┌──

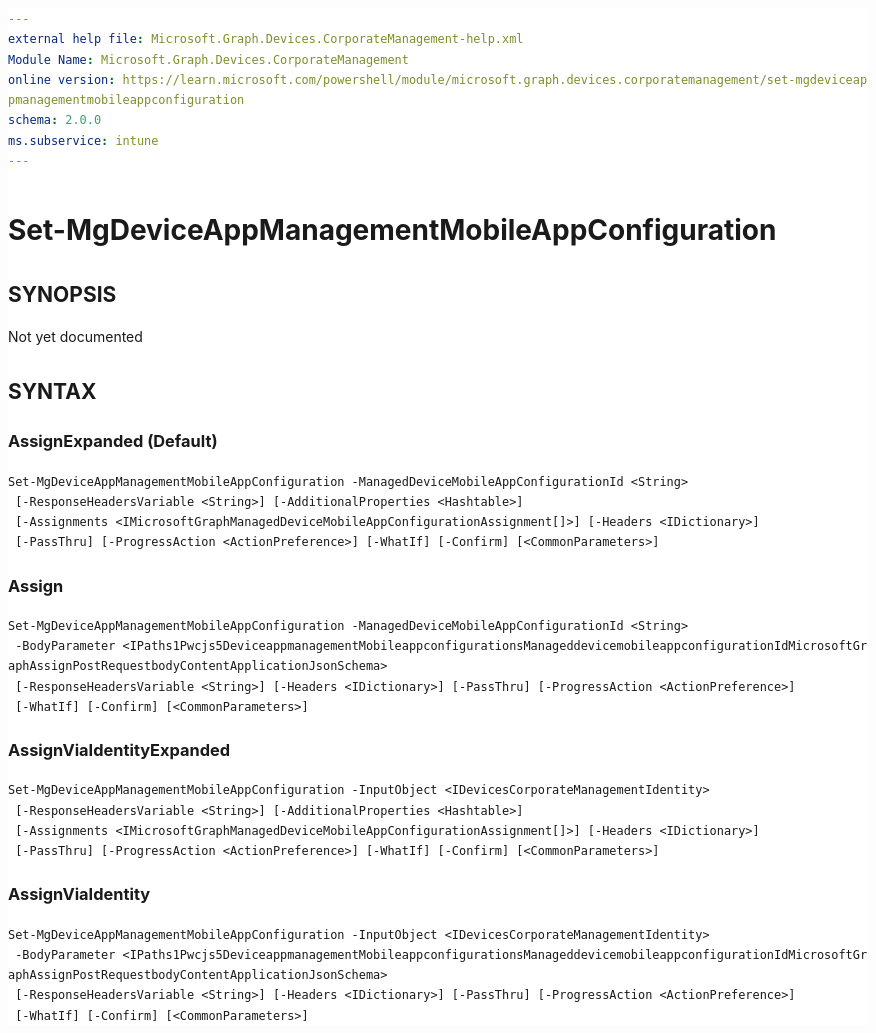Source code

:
 ```yaml
---
external help file: Microsoft.Graph.Devices.CorporateManagement-help.xml
Module Name: Microsoft.Graph.Devices.CorporateManagement
online version: https://learn.microsoft.com/powershell/module/microsoft.graph.devices.corporatemanagement/set-mgdeviceappmanagementmobileappconfiguration
schema: 2.0.0
ms.subservice: intune
---
```


# Set-MgDeviceAppManagementMobileAppConfiguration

## SYNOPSIS
Not yet documented

## SYNTAX

### AssignExpanded (Default)
```
Set-MgDeviceAppManagementMobileAppConfiguration -ManagedDeviceMobileAppConfigurationId <String>
 [-ResponseHeadersVariable <String>] [-AdditionalProperties <Hashtable>]
 [-Assignments <IMicrosoftGraphManagedDeviceMobileAppConfigurationAssignment[]>] [-Headers <IDictionary>]
 [-PassThru] [-ProgressAction <ActionPreference>] [-WhatIf] [-Confirm] [<CommonParameters>]
```

### Assign
```
Set-MgDeviceAppManagementMobileAppConfiguration -ManagedDeviceMobileAppConfigurationId <String>
 -BodyParameter <IPaths1Pwcjs5DeviceappmanagementMobileappconfigurationsManageddevicemobileappconfigurationIdMicrosoftGraphAssignPostRequestbodyContentApplicationJsonSchema>
 [-ResponseHeadersVariable <String>] [-Headers <IDictionary>] [-PassThru] [-ProgressAction <ActionPreference>]
 [-WhatIf] [-Confirm] [<CommonParameters>]
```

### AssignViaIdentityExpanded
```
Set-MgDeviceAppManagementMobileAppConfiguration -InputObject <IDevicesCorporateManagementIdentity>
 [-ResponseHeadersVariable <String>] [-AdditionalProperties <Hashtable>]
 [-Assignments <IMicrosoftGraphManagedDeviceMobileAppConfigurationAssignment[]>] [-Headers <IDictionary>]
 [-PassThru] [-ProgressAction <ActionPreference>] [-WhatIf] [-Confirm] [<CommonParameters>]
```

### AssignViaIdentity
```
Set-MgDeviceAppManagementMobileAppConfiguration -InputObject <IDevicesCorporateManagementIdentity>
 -BodyParameter <IPaths1Pwcjs5DeviceappmanagementMobileappconfigurationsManageddevicemobileappconfigurationIdMicrosoftGraphAssignPostRequestbodyContentApplicationJsonSchema>
 [-ResponseHeadersVariable <String>] [-Headers <IDictionary>] [-PassThru] [-ProgressAction <ActionPreference>]
 [-WhatIf] [-Confirm] [<CommonParameters>]
```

└──

WHAT YOU SHOULD DO: Restate the data above word for word. Skip every picture.

SOLVED PROBLEM:
Source code

:
 ```yaml
---
external help file: Microsoft.Graph.Devices.CorporateManagement-help.xml
Module Name: Microsoft.Graph.Devices.CorporateManagement
online version: https://learn.microsoft.com/powershell/module/microsoft.graph.devices.corporatemanagement/set-mgdeviceappmanagementmobileappconfiguration
schema: 2.0.0
ms.subservice: intune
---
```


# Set-MgDeviceAppManagementMobileAppConfiguration

## SYNOPSIS
Not yet documented

## SYNTAX

### AssignExpanded (Default)
```
Set-MgDeviceAppManagementMobileAppConfiguration -ManagedDeviceMobileAppConfigurationId <String>
 [-ResponseHeadersVariable <String>] [-AdditionalProperties <Hashtable>]
 [-Assignments <IMicrosoftGraphManagedDeviceMobileAppConfigurationAssignment[]>] [-Headers <IDictionary>]
 [-PassThru] [-ProgressAction <ActionPreference>] [-WhatIf] [-Confirm] [<CommonParameters>]
```

### Assign
```
Set-MgDeviceAppManagementMobileAppConfiguration -ManagedDeviceMobileAppConfigurationId <String>
 -BodyParameter <IPaths1Pwcjs5DeviceappmanagementMobileappconfigurationsManageddevicemobileappconfigurationIdMicrosoftGraphAssignPostRequestbodyContentApplicationJsonSchema>
 [-ResponseHeadersVariable <String>] [-Headers <IDictionary>] [-PassThru] [-ProgressAction <ActionPreference>]
 [-WhatIf] [-Confirm] [<CommonParameters>]
```

### AssignViaIdentityExpanded
```
Set-MgDeviceAppManagementMobileAppConfiguration -InputObject <IDevicesCorporateManagementIdentity>
 [-ResponseHeadersVariable <String>] [-AdditionalProperties <Hashtable>]
 [-Assignments <IMicrosoftGraphManagedDeviceMobileAppConfigurationAssignment[]>] [-Headers <IDictionary>]
 [-PassThru] [-ProgressAction <ActionPreference>] [-WhatIf] [-Confirm] [<CommonParameters>]
```

### AssignViaIdentity
```
Set-MgDeviceAppManagementMobileAppConfiguration -InputObject <IDevicesCorporateManagementIdentity>
 -BodyParameter <IPaths1Pwcjs5DeviceappmanagementMobileappconfigurationsManageddevicemobileappconfigurationIdMicrosoftGraphAssignPostRequestbodyContentApplicationJsonSchema>
 [-ResponseHeadersVariable <String>] [-Headers <IDictionary>] [-PassThru] [-ProgressAction <ActionPreference>]
 [-WhatIf] [-Confirm] [<CommonParameters>]
```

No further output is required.